Auf jeden Fall wird es einen Mängelmelder geben. Per Straßenkarte können die Besucher der Internetseite mitverfolgen, an welchen Stellen im Stadtgebiet welche Mängel gemeldet wurden, zum Beispiel Graffiti, defekte Straßenlaternen oder schlecht lesbare Straßenschilder. Anhand der Farbe wird der Bearbeitungsstatus deutlich gemacht.

Ein Beispiel: Frau Schmidt aus Wedel meldet über die Bürgerbeteiligungsplattform ein riesiges Straßenloch, das in der Schulauer Straße klafft. Das taucht dann als roter Punkt auf der Straßenkarte auf mit einer kurzen Beschreibung am Rand, um was es sich dabei handelt. Frau Schmidt erhält zudem eine Nachricht, dass die Stadtverwaltung ihren Hinweis erhalten hat. Wenn die Mitarbeiter des Bauhofes auf dem Weg sind, um das Loch auszubessern, wechselt der Punkt die Farbe und wird grau. Sobald der Mangel behoben ist, stehen die Zeichen auf grün. Frau Schmidt wird zusätzlich per E-Mail in Kenntnis gesetzt.

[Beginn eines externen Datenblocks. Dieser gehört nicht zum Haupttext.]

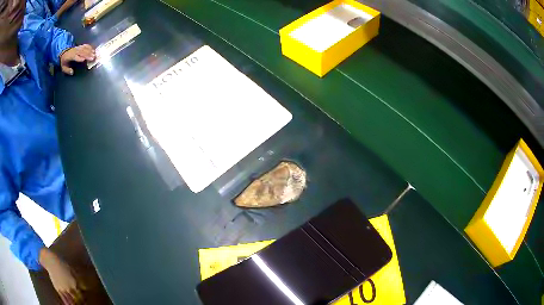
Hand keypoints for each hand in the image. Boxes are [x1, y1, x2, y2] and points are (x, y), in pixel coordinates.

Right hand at [39, 248, 83, 304]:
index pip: (82, 296)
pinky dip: (68, 304)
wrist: (51, 261)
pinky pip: (64, 299)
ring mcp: (63, 290)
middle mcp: (69, 288)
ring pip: (71, 301)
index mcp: (74, 284)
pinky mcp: (58, 289)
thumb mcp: (73, 271)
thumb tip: (86, 288)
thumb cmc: (63, 265)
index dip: (84, 301)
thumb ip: (80, 280)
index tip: (86, 303)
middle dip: (80, 304)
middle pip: (77, 300)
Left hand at [60, 44, 94, 74]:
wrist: (63, 52)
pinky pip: (85, 45)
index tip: (84, 60)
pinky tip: (93, 49)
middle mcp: (75, 51)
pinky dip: (90, 47)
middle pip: (82, 52)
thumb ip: (67, 70)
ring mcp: (78, 48)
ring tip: (95, 54)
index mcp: (71, 56)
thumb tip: (72, 72)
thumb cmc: (64, 61)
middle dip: (88, 54)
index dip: (79, 58)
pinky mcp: (80, 46)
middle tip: (93, 57)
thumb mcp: (63, 67)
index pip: (76, 56)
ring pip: (85, 48)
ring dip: (90, 51)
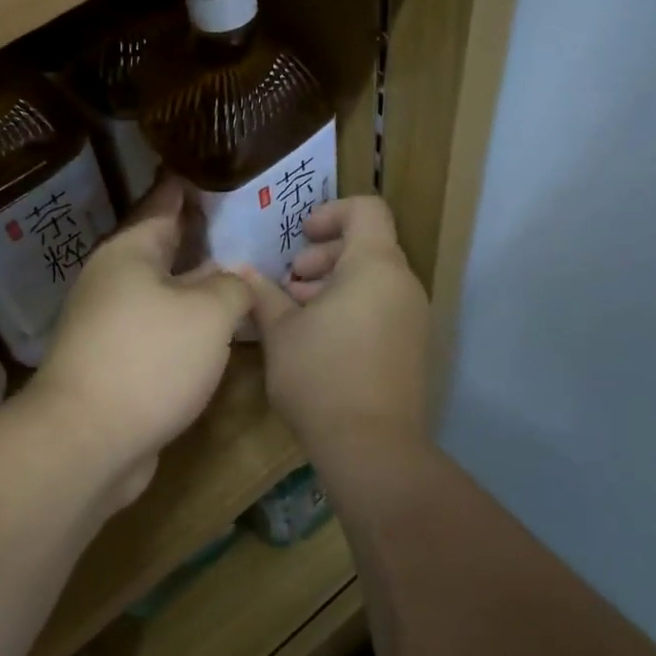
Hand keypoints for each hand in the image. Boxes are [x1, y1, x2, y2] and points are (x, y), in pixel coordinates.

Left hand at [28, 179, 250, 507]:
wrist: (88, 440)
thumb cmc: (150, 360)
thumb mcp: (208, 314)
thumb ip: (232, 288)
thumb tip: (236, 281)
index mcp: (129, 253)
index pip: (164, 204)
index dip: (190, 187)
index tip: (215, 167)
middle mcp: (114, 281)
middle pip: (164, 248)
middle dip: (202, 236)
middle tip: (247, 222)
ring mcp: (111, 325)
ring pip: (164, 292)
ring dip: (198, 284)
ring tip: (243, 272)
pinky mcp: (117, 363)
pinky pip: (161, 329)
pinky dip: (189, 324)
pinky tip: (219, 329)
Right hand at [239, 197, 429, 455]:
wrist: (371, 446)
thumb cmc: (320, 376)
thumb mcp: (280, 331)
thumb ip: (262, 294)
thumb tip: (242, 271)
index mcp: (375, 266)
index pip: (367, 209)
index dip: (331, 212)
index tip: (300, 238)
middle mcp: (403, 284)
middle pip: (368, 245)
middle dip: (324, 256)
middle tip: (290, 284)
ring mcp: (413, 317)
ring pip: (373, 280)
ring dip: (334, 285)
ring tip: (297, 314)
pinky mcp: (412, 347)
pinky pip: (382, 308)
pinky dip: (352, 308)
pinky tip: (319, 340)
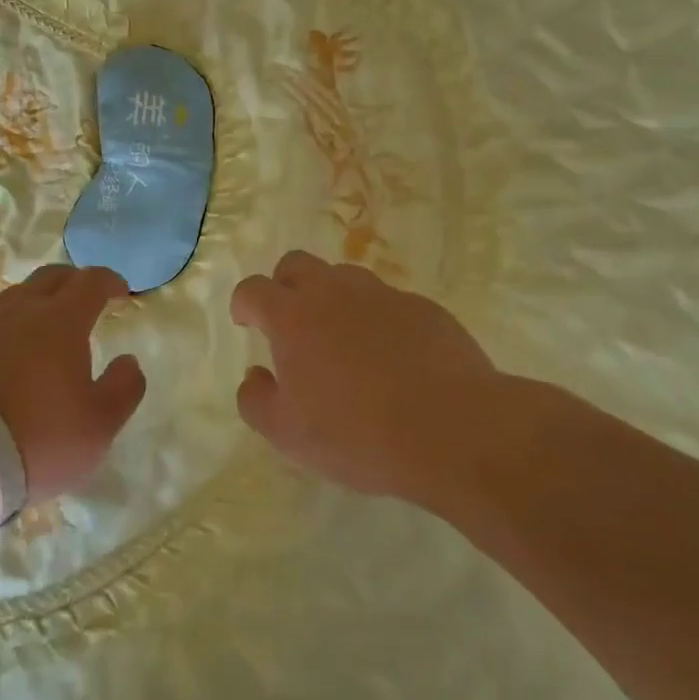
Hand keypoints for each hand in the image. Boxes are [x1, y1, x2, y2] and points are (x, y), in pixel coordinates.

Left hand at [0, 264, 146, 503]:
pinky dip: (10, 327)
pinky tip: (10, 351)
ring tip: (47, 320)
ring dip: (37, 299)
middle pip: (49, 277)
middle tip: (87, 297)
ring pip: (15, 296)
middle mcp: (21, 312)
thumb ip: (123, 388)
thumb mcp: (99, 424)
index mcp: (61, 320)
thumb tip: (128, 362)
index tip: (121, 291)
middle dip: (73, 280)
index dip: (109, 281)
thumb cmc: (39, 438)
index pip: (90, 282)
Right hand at [229, 251, 497, 503]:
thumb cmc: (357, 434)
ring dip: (332, 298)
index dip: (244, 303)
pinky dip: (377, 319)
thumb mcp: (287, 435)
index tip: (247, 322)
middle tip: (290, 323)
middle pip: (296, 264)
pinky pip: (388, 301)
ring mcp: (382, 296)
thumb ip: (256, 400)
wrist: (453, 429)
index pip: (254, 290)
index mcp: (293, 318)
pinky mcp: (423, 308)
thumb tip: (255, 376)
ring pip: (344, 277)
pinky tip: (391, 357)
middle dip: (284, 285)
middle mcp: (334, 293)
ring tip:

„Das ist sehr transparent“, so Amelung, der weiß, dass diese Transparenz die Mitarbeiter auch unter Druck setzt und Ressourcen bindet. „Anfangs wird das Projekt mehr Arbeit für die Verwaltung verursachen. Aber das ist auch ein spannender Prozess. Wir versprechen uns einiges davon.“ Damit keine Daten von Dritten oder diskriminierende Äußerungen auf der Plattform landen, schaltet die Stadt noch einen Filter ein. Rathausmitarbeiterin Rebecca Thoß bearbeitet alle Hinweise, Anfragen und Beiträge.

Bisher gibt es deutschlandweit nur eine Stadt, die solch ein Projekt wagte. Frankfurt am Main bündelte alle Beteiligungsangebote der Stadt auf der Partizipationsseite www.ffm.de, die im April online ging. Aus Frankfurt stammt auch die Idee des Mängelmelders, der zusammen mit einer beauftragten IT-Firma umgesetzt wurde. 255 gemeldete Mängel wirft das Portal der 690.000-Einwohner-Stadt derzeit aus.

„Die Plattform wird rege genutzt“, sagt Michael Schoenhöfer aus dem städtischen Online-Büro. Im Sommer soll eine weitere Beteiligungsmöglichkeit hinzukommen. Dann haben Frankfurter die Möglichkeit, sich bei der Haushaltsplanung einzubringen, zu sagen, welche Projekte die Stadt fördern und wo sie sparen soll.